Final answer:
The volume of 0.842 mol/L calcium hydroxide needed to neutralize 44.8 mL of 0.483 mol/L hydrochloric acid is calculated by dividing the required moles of calcium hydroxide by its concentration, which results in 12.8565 mL, although this answer is not listed among the provided choices.
Step-by-step explanation:
To determine the volume of 0.842 mol/L calcium hydroxide needed to neutralize 0.483 mol/L hydrochloric acid, we first need to understand the balanced chemical equation:
Ca(OH)2 + 2HCl → CaCl2 + 2H2O
From the equation, we can see that one mole of calcium hydroxide reacts with two moles of hydrochloric acid.
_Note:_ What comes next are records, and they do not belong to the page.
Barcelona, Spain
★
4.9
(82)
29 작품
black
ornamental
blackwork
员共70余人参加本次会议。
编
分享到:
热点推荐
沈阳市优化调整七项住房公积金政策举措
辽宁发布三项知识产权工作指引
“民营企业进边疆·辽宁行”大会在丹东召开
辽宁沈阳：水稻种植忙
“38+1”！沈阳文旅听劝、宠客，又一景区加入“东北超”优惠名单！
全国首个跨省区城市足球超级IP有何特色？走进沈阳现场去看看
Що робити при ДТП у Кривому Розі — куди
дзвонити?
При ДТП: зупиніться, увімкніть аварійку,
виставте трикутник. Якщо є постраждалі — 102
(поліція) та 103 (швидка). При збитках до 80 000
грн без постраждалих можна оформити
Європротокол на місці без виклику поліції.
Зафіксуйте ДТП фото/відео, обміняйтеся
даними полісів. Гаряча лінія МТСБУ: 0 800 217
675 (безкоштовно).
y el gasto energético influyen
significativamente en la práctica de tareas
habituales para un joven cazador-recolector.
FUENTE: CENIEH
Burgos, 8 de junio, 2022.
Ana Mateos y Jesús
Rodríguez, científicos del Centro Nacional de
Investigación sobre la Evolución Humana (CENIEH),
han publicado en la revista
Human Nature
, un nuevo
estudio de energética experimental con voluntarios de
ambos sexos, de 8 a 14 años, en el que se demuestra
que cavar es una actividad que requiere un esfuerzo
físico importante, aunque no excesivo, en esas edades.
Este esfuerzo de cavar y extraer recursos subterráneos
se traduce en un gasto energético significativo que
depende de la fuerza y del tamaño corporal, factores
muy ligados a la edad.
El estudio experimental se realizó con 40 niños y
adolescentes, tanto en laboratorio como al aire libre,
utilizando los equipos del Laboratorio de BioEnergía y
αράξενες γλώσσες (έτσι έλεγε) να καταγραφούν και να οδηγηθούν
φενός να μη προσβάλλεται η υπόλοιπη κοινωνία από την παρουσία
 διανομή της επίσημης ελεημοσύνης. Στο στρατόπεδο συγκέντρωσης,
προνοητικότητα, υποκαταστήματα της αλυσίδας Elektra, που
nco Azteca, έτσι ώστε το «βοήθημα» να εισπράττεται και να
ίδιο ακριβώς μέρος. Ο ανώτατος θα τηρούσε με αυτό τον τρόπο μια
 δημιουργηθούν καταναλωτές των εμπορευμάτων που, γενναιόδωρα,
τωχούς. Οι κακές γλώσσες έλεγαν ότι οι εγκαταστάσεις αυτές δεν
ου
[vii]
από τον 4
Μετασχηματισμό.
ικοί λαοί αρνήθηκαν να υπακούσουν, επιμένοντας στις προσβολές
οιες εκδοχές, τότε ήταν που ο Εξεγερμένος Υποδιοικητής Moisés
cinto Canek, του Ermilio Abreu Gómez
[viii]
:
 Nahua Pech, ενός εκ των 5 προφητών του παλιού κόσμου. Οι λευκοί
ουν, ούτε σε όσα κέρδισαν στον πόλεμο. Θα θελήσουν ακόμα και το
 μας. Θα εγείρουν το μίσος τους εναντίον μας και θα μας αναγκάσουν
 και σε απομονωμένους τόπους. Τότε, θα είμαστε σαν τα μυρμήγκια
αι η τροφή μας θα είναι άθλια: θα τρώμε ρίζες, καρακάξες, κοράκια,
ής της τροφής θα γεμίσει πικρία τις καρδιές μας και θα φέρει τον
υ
Next, we calculate the number of moles of HCl present in 44.8 mL of the solution:
moles HCl = volume (L) × concentration (mol/L)
= 0.0448 L × 0.483 mol/L
= 0.0216384 mol
Since it takes two moles of HCl to react with one mole of Ca(OH)2, the moles of Ca(OH)2 needed would be half the moles of HCl, which is 0.0108192 mol. Finally, we can calculate the volume of Ca(OH)2 needed:
volume Ca(OH)2 = moles Ca(OH)2 / concentration
= 0.0108192 mol / 0.842 mol/L
= 0.0128565 L
= 12.8565 mL
However, we see that none of the answer choices match this calculated value. Therefore, we must reassess our calculations or the given answer choices to ensure we did not make a mistake.